WHAT THIS TASK INVOLVES
Your answer should consist of each line below that includes the word "private".

SUPPLIED DATA
....
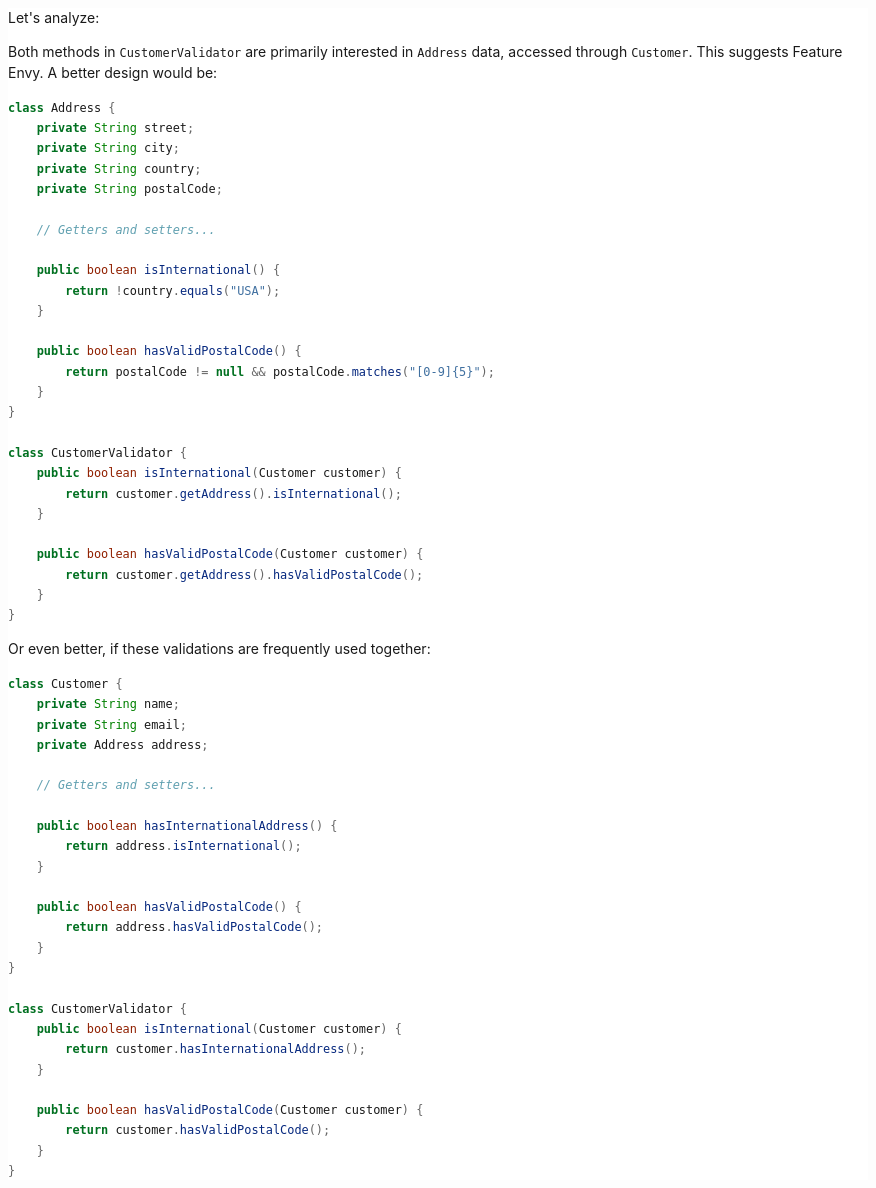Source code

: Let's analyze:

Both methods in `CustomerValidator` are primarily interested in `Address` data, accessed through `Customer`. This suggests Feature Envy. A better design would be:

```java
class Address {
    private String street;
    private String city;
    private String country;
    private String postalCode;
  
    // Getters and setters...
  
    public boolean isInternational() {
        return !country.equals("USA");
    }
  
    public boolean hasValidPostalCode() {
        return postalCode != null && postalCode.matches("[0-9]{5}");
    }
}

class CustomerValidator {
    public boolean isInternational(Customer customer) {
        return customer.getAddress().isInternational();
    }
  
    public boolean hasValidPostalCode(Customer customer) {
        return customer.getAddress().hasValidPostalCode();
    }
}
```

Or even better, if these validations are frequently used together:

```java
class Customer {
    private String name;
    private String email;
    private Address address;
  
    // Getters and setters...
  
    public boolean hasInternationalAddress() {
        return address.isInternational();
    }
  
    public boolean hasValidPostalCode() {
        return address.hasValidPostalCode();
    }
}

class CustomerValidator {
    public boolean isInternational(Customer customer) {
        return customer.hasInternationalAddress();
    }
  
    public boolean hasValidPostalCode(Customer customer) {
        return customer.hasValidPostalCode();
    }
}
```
....
SOLUTION TO THIS PROBLEM
    private String street;
    private String city;
    private String country;
    private String postalCode;
    private String name;
    private String email;
    private Address address;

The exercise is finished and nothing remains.